• [Passage]:
━━━━━━━━━━━━━━━━

Orwell's Big Brother of Big Tech

cindy manoog
cindy manoog
9 years ago

What a nazi phaggot, he calls FB users stupid F-ers.

DigiWongaDude
DigiWongaDude
10 years ago

Apart from all the obvious 'thinking with our mouths open' that we too often tend to do, there are a couple of really neat things that pop out here. Zuckerberg had the technical skills and belief to pursue an idea, a very very simple idea, that has made him a billionaire. As did Gates, as did the Google boys and to an extent as did Jobs and Wozniak (Apple). These guys have laid a path for others to follow (if they so wish), and with only a fraction of the effort, millions can be made if you too have the technical skills and belief in a simple idea (Instragram is a good example used here).

I have an original idea, and the belief in it. Get in touch with me if you want to help build something great (I only have one pair of hands).

...There are moments of genius in all of us, I believe, the difference with these folks mentioned is they grab hold of them and run with it.

Most, if not all of these guys, could hardly of dreamed where their ideas would take them. The trick, therefore, is to perhaps try to glimpse where things might be just a few years from now...not 20 or 30 years since so much can change in that time...just 5 or 10 years seems about right. Obviously I don't want to give my ideas away here on a public website, but I think I can safely show you something of the future right now...

Moore's Law, very loosely translated, states that computing power doubles every 18 months or so. Have you ever noticed how your personal storage space seems to do something similar? No matter how much space we have, we always fill it up and need more. When I was studying computer science at college (in 1990) we were given one floppy disk (1.44MB) and mine lasted all year. My 1TB hard disk is currently full and I'm needing another. One Terra Byte approaching a million floppy disks.

Run with it and in several years we will be using astronomical amounts of storage space each. No wonder cloud computing has commercial appeal. So the question becomes, what will we use that space for? In recent years, with the advent of videos, it's been quite easy to fill the space...what will our future space contain? Here's a possible clue...

━━━━━━━━━━━━━━━━

(Stored data entries)
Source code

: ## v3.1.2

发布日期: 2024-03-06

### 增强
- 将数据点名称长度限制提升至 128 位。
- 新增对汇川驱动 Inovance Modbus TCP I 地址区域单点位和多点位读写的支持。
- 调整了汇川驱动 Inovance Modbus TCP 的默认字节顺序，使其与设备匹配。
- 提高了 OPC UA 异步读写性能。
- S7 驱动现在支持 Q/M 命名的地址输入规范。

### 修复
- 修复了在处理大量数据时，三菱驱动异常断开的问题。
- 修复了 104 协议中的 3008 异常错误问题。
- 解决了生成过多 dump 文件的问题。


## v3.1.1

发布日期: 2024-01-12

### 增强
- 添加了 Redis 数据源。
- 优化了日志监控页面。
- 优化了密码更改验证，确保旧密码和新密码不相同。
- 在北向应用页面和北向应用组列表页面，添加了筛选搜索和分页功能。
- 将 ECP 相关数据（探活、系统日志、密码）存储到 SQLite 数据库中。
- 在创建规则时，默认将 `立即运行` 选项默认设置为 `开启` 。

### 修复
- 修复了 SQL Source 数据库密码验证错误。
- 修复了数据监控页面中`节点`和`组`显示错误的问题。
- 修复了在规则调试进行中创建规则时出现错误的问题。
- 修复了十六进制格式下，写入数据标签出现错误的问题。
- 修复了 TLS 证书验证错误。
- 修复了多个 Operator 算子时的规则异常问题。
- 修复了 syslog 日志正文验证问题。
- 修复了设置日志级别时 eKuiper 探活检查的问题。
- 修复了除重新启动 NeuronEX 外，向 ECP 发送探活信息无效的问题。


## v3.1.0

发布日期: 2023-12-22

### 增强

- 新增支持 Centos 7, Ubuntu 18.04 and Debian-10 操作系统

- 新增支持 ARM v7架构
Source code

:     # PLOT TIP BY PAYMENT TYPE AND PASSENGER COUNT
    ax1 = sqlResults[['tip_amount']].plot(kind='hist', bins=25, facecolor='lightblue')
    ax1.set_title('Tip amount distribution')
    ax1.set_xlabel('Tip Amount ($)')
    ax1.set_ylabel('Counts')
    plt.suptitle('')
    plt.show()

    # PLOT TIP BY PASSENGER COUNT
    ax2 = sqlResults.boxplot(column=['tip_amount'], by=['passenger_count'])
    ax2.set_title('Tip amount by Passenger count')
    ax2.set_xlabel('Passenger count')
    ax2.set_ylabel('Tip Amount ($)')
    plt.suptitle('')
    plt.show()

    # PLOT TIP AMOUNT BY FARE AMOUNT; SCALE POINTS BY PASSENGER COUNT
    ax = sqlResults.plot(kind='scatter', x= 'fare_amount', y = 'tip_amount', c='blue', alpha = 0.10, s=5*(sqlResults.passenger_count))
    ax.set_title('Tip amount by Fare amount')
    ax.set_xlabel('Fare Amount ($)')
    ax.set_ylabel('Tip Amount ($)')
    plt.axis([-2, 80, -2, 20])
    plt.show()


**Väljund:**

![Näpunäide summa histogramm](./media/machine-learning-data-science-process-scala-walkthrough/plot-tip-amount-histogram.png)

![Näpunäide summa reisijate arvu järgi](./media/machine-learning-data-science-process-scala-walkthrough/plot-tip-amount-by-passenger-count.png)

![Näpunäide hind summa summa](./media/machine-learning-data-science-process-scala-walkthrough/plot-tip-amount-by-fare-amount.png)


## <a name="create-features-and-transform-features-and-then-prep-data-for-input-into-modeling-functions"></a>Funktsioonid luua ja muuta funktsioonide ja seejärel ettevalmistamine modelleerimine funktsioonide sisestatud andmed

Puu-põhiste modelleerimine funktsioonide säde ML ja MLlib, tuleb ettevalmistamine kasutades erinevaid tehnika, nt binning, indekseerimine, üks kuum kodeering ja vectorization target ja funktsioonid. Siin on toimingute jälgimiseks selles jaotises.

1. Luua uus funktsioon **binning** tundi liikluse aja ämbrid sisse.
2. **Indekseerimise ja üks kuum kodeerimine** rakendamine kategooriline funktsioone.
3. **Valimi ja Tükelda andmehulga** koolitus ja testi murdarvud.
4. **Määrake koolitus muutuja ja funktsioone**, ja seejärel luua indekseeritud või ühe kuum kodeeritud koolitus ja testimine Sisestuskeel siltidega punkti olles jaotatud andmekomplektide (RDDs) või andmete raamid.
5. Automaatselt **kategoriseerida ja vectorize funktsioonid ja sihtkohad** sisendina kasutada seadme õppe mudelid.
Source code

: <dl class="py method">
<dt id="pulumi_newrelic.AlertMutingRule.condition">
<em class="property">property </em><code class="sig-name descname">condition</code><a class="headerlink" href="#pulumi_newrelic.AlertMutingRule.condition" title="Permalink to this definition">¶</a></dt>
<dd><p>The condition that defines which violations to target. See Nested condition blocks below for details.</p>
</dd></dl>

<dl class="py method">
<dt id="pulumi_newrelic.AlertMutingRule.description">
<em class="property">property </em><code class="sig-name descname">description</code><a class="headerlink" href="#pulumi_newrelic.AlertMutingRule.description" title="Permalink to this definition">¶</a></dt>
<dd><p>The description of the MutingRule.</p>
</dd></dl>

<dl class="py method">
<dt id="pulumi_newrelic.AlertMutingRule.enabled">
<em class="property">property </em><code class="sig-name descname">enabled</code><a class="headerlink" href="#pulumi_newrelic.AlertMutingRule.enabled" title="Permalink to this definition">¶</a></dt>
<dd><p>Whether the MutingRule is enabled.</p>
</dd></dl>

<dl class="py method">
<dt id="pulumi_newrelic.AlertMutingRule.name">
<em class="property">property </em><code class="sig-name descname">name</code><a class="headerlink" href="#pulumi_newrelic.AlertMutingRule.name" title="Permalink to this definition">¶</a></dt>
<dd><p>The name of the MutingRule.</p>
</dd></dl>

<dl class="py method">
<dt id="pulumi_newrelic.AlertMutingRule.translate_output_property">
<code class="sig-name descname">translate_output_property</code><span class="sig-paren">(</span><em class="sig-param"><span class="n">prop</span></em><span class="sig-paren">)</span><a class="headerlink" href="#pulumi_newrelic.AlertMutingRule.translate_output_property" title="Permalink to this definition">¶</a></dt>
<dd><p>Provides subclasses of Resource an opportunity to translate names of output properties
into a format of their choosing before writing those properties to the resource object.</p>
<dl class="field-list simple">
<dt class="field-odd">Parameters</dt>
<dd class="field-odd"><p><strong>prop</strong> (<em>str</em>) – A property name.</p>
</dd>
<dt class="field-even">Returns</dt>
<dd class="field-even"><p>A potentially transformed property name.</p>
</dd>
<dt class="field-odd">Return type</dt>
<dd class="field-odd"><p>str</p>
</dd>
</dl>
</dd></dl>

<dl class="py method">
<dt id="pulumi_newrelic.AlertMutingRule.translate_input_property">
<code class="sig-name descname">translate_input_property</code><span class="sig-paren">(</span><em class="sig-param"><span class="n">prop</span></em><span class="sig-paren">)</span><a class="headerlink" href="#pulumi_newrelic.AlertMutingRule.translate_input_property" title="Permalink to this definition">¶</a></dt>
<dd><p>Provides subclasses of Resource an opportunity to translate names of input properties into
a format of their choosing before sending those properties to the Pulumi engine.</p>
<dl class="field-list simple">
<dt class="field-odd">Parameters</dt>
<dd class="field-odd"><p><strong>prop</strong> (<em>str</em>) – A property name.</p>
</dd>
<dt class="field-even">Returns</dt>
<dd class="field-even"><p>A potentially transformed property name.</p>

━━━━━━━━━━━━━━━━

• [Task instructions]:
(a) In the comments, what was the size of the floppy disk the commenter got at college in 1990?
(b) Reproduce the comments between "Most, if not" and "future right now...", inclusive.
These rows were taken from a separate source, not from the comments.

• [Numbered answers]:
(a) 1.44MB

(b)
Most, if not all of these guys, could hardly of dreamed where their ideas would take them. The trick, therefore, is to perhaps try to glimpse where things might be just a few years from now...not 20 or 30 years since so much can change in that time...just 5 or 10 years seems about right. Obviously I don't want to give my ideas away here on a public website, but I think I can safely show you something of the future right now...